Item: Syracuse athletics announced through his family that Maloney died Monday at his Chicago home at age 79. He served Syracuse honorably between two college football Hall of Fame members, Ben Schwartzwalder and Dick MacPherson. Maloney led the Orangemen to their first bowl game victory in 18-years with the 1979 Independence Bowl blitz over McNeese State, was the SU coach in Archbold Stadium’s last season and the Dome’s first season, while mentoring 19 Syracuse NFL draft picks over seven years.
The old adage in coaching is don’t be the one succeeding a legend. It’s almost always a no-win situation.
Instead, it’s better to be the person who succeeds the person who succeeds a legend.
Case in point. After 25 years in which the brilliant Ben Schwartzwalder crafted an eventual Hall of Fame career, brought Syracuse its only national championship in 1959, was prominent in his guidance of the first African-American Heisman Trophy winner, Ernie Davis in 1961, s story later portrayed on the big screen by actor Dennis Quaid in 2008’s “The Express,” but was later stung by the “Syracuse 8” racially-charged player boycott in 1970, signaling the Coach Ben era on The Hill was shortly coming to an end.
In came Frank Maloney following the 1973 season. A ‘Michigan Man’ to the core under Bo Schembechler, Maloney played offensive guard for the Wolverines in the early sixties, then was an assistant at UM from 1969 until being hired by Syracuse.

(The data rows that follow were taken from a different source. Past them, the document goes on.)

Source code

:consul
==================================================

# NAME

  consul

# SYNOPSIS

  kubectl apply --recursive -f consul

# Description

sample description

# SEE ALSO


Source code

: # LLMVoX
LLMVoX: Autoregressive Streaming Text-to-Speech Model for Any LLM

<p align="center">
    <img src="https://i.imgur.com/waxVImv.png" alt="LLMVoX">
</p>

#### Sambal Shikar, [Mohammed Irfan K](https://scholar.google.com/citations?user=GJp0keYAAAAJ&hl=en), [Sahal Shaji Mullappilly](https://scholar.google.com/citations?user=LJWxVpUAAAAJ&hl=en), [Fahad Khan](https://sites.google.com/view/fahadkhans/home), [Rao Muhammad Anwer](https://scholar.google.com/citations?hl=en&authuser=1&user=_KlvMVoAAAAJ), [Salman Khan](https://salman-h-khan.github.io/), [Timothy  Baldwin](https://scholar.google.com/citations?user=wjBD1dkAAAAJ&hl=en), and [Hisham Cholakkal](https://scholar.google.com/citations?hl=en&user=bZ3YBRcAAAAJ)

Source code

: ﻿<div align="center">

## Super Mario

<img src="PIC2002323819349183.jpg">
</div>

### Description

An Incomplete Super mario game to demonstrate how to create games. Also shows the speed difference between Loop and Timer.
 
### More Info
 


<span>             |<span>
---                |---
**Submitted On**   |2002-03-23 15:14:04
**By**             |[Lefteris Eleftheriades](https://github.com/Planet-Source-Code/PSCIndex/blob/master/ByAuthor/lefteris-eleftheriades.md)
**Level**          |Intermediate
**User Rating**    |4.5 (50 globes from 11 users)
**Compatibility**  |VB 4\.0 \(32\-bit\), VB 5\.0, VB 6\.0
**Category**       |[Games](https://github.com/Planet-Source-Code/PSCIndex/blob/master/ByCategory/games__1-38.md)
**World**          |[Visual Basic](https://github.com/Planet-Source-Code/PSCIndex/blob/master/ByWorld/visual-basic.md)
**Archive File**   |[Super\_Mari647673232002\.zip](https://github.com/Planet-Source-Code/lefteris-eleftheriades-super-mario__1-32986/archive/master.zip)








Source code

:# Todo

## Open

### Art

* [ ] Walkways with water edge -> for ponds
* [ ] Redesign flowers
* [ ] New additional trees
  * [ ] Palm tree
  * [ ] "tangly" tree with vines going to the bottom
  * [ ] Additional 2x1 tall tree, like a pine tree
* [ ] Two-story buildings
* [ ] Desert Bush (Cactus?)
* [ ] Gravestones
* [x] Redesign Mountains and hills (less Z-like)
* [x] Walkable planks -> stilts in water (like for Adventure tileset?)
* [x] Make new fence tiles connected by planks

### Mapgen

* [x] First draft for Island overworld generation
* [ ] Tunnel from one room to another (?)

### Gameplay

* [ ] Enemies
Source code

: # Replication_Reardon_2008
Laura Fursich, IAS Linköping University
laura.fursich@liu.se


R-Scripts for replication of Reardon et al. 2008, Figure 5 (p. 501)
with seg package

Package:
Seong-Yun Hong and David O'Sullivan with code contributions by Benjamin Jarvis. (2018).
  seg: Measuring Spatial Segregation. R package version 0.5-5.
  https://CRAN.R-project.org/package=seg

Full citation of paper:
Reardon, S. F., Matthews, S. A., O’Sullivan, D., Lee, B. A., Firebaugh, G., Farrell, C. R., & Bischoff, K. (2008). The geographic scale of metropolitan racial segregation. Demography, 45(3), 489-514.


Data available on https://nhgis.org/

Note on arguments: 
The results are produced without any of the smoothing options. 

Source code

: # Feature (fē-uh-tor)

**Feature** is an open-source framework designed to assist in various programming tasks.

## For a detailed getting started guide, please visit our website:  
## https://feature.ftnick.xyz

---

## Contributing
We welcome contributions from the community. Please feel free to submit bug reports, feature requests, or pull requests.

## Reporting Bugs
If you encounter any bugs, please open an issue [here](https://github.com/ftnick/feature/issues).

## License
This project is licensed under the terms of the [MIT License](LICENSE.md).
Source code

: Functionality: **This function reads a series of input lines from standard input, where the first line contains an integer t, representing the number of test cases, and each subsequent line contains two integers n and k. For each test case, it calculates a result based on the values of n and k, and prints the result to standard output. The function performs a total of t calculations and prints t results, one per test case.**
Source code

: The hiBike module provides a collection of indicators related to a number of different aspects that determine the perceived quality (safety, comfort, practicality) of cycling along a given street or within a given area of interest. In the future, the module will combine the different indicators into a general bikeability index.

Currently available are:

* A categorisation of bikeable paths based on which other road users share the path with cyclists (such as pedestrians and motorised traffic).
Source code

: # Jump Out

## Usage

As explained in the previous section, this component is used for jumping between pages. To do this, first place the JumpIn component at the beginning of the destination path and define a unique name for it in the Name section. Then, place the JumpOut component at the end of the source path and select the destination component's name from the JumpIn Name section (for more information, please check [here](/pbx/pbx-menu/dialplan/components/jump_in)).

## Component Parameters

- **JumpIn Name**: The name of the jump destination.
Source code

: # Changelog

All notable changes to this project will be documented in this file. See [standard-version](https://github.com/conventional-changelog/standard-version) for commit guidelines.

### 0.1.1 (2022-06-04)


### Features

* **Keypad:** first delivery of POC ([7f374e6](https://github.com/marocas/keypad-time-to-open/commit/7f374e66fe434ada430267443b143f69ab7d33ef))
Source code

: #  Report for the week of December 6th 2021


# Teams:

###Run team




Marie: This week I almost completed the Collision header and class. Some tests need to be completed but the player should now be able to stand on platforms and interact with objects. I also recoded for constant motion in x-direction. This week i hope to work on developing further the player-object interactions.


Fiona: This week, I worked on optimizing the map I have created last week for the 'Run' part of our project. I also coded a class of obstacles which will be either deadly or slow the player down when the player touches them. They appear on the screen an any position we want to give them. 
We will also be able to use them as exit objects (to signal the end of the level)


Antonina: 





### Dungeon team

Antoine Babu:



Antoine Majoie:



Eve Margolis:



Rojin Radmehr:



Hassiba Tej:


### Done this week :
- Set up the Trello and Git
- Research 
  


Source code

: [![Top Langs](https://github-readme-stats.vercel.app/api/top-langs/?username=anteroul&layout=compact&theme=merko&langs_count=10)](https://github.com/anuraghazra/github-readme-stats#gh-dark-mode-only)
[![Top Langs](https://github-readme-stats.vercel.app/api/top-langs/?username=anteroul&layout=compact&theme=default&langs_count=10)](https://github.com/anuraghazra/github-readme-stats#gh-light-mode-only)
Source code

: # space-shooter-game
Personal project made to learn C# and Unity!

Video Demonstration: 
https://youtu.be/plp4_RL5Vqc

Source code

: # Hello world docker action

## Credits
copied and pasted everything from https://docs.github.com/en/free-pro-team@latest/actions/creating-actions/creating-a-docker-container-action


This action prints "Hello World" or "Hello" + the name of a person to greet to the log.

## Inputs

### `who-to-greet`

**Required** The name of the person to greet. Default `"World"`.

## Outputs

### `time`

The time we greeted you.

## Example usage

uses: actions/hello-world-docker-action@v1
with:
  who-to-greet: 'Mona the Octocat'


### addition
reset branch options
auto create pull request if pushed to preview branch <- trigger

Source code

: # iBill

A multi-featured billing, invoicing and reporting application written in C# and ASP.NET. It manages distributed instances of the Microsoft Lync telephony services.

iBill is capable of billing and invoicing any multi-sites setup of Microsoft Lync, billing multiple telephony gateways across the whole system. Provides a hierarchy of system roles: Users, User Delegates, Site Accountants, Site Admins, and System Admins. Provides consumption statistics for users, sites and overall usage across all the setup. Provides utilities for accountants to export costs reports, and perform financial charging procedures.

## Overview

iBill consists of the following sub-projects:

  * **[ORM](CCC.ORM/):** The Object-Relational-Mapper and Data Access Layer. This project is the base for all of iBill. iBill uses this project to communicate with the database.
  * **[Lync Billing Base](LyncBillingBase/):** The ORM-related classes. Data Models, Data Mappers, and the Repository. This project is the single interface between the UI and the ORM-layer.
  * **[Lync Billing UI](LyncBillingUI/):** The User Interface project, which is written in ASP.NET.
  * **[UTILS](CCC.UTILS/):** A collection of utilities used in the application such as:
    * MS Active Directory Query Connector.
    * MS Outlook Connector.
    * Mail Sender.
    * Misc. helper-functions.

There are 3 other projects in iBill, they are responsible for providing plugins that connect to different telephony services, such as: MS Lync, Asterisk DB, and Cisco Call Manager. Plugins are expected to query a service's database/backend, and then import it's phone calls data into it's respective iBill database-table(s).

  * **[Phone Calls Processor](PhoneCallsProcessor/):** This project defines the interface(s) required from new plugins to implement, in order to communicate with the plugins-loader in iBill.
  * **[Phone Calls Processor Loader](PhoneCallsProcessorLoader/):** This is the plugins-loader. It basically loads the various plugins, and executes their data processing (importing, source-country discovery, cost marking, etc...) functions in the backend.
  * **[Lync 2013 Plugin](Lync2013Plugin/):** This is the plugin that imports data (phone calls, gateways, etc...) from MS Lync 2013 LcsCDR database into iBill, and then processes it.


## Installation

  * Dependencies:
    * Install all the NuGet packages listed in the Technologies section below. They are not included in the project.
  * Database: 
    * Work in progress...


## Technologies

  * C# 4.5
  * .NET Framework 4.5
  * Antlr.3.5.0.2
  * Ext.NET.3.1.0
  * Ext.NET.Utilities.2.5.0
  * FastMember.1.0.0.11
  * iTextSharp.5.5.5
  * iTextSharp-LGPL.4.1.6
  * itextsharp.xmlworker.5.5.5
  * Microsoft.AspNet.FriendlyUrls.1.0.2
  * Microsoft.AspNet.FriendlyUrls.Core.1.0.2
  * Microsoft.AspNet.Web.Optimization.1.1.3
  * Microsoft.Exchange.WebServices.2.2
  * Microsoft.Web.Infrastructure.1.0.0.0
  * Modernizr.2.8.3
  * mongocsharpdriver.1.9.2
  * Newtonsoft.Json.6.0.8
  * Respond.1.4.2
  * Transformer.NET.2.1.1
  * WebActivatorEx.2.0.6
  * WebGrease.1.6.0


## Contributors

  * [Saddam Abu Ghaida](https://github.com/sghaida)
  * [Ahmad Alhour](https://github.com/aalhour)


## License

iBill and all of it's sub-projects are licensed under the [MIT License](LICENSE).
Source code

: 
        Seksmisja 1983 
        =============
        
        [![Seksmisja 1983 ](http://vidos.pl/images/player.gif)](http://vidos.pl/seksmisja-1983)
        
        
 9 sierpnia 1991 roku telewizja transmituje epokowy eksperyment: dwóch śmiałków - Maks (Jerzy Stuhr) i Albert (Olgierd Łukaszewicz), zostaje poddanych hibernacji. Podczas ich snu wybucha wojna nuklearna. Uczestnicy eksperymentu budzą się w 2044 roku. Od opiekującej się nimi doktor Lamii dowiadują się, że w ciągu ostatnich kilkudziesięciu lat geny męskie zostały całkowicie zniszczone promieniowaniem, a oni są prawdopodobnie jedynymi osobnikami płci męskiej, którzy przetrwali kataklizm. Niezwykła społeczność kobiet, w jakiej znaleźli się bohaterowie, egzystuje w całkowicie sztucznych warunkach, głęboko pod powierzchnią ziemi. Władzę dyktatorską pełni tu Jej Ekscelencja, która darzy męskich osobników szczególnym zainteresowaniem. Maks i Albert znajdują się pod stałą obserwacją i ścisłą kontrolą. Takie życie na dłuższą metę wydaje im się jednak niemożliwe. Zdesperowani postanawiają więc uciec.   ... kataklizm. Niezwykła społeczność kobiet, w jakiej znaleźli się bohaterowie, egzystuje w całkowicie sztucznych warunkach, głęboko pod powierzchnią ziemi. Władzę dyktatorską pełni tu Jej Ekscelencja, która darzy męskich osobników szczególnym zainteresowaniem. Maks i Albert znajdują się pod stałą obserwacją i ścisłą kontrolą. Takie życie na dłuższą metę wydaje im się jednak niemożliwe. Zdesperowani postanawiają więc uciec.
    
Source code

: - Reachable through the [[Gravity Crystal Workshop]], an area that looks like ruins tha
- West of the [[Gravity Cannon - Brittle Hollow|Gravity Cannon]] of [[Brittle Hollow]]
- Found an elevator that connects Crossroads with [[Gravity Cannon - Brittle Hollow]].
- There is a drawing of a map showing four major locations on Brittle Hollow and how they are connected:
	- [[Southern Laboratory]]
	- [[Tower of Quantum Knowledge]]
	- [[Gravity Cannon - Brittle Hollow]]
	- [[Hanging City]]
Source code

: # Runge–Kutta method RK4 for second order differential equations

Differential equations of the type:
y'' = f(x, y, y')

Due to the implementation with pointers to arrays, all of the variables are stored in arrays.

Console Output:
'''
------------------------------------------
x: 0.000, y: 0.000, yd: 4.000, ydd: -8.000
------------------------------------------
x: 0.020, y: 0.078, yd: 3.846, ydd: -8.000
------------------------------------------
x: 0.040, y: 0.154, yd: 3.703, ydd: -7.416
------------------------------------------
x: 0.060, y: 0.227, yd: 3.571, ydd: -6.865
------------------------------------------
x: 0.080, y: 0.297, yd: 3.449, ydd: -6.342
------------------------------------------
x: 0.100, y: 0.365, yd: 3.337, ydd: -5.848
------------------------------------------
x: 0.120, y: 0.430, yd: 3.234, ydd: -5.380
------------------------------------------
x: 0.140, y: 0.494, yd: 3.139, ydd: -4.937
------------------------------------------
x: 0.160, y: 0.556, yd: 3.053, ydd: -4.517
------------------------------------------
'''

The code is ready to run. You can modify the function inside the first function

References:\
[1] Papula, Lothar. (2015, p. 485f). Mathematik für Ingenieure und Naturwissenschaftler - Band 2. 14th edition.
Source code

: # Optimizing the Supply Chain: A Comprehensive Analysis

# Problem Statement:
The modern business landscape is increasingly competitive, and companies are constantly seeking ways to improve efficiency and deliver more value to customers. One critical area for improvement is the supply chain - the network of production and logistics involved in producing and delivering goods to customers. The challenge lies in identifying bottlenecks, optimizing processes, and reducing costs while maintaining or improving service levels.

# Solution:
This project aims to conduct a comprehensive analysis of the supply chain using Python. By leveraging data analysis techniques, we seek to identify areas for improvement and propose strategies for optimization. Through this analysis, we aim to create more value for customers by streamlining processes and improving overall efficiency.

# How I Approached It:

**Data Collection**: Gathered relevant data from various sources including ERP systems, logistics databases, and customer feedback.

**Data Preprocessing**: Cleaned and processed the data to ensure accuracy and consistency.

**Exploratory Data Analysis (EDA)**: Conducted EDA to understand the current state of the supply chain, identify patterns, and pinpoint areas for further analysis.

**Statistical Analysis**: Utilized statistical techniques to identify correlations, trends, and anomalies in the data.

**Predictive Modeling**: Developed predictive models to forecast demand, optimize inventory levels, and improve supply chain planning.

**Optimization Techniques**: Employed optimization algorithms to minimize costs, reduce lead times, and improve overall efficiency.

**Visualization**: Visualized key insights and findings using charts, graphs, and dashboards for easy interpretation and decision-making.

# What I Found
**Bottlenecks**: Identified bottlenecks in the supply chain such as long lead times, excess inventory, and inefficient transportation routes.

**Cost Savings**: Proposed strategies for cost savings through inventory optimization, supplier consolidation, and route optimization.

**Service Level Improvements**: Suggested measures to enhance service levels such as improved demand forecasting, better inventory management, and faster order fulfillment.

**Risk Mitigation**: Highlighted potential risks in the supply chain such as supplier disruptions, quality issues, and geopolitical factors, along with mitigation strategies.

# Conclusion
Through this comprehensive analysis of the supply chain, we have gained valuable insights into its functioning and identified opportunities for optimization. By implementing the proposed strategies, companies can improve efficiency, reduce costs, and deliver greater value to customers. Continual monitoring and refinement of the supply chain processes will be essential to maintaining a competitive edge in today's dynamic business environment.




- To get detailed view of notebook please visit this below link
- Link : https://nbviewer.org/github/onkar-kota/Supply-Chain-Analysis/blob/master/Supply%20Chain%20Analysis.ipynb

Wanting to completely distance himself from the Schwartzwalder era, Maloney, much to the chagrin of many close to the ‘Cuse program, changed the uniforms in year one. Out was the signature orange helmet, replaced by a mundane white helmet with a blue decal and the letters “SU” in orange, and the familiar blue jerseys replaced by orange, a look that lasted only three seasons before the return to orange helmets and blue home jerseys.
The 1970s was a time that Penn State and Pittsburgh dominated the Eastern Football Independents, and Maloney and his staffs were hampered by not only a crumbling Archbold home field that they avoided taking recruits to view, but inferior training and practice facilities compared to the bigger state schools, especially Joe Paterno and the mighty Penn State program.
Following a 2-9 debut in 1974, there were winning seasons in ‘75 and ’77, creating plenty of optimism heading into the 1978 season opener against Florida State at Archbold. That is until SU quarterback extraordinaire Bill Hurley was knocked out of the game and essentially the season with a leg injury, and the only highlight of the 3-8 disappointment that followed was upsetting No. 18 Navy 20-17 in the Archbold finale.
With the Dome being built, SU played all 11 games of the 1979 schedule outside of Syracuse, but lost a shot at finishing 7-4 and gaining a Tangerine Bowl bid in Orlando against potentially LSU, by dropping the regular season finale in Ithaca against Boston College 27-10 (yours truly handled the public address announcing duties that afternoon). Instead, SU went to Shreveport, La. and showed its prowess against home state McNeese State
Rewarded with coaching the first year of the modern marvel that was the Carrier Dome circa 1980, Maloney suffered bad luck when Joe Morris got hurt hitting a non-padded Dome wall in game three against Northwestern, missing five games in which the Orange went 2-3 on route to a 5-6 finish.
Still relatively new (March 1978) athletic director Jake Crouthamel wanted his own choice running the football program, and in December 1980 MacPherson was introduced as Maloney’s replacement between games of that season’s Carrier Classic opening night doubleheader.
After a year scouting for the Dallas Cowboys, Maloney returned to Chicago where he coached Mount Carmel High School (Donovan McNabb’s alma mater) to the 1967 Catholic League city championship, to work for MLB’s Chicago Cubs ticket department, rising in two years to director of ticket operations.
Over the next 27 years, Maloney would process hundreds of Cubs ticket requests from Syracuse connections far-and-wide, the common denominator being that everyone wanted to watch a Cubs game at “The Friendly Confines.” That includes this Orange Watch columnist and Padres fan.
As we look upward, we pronounce: “Thanks again, Frank Maloney, for your thoughtful gesture and great pair of tickets to the Padres-Cubs game at Wrigley during the 1998 season.”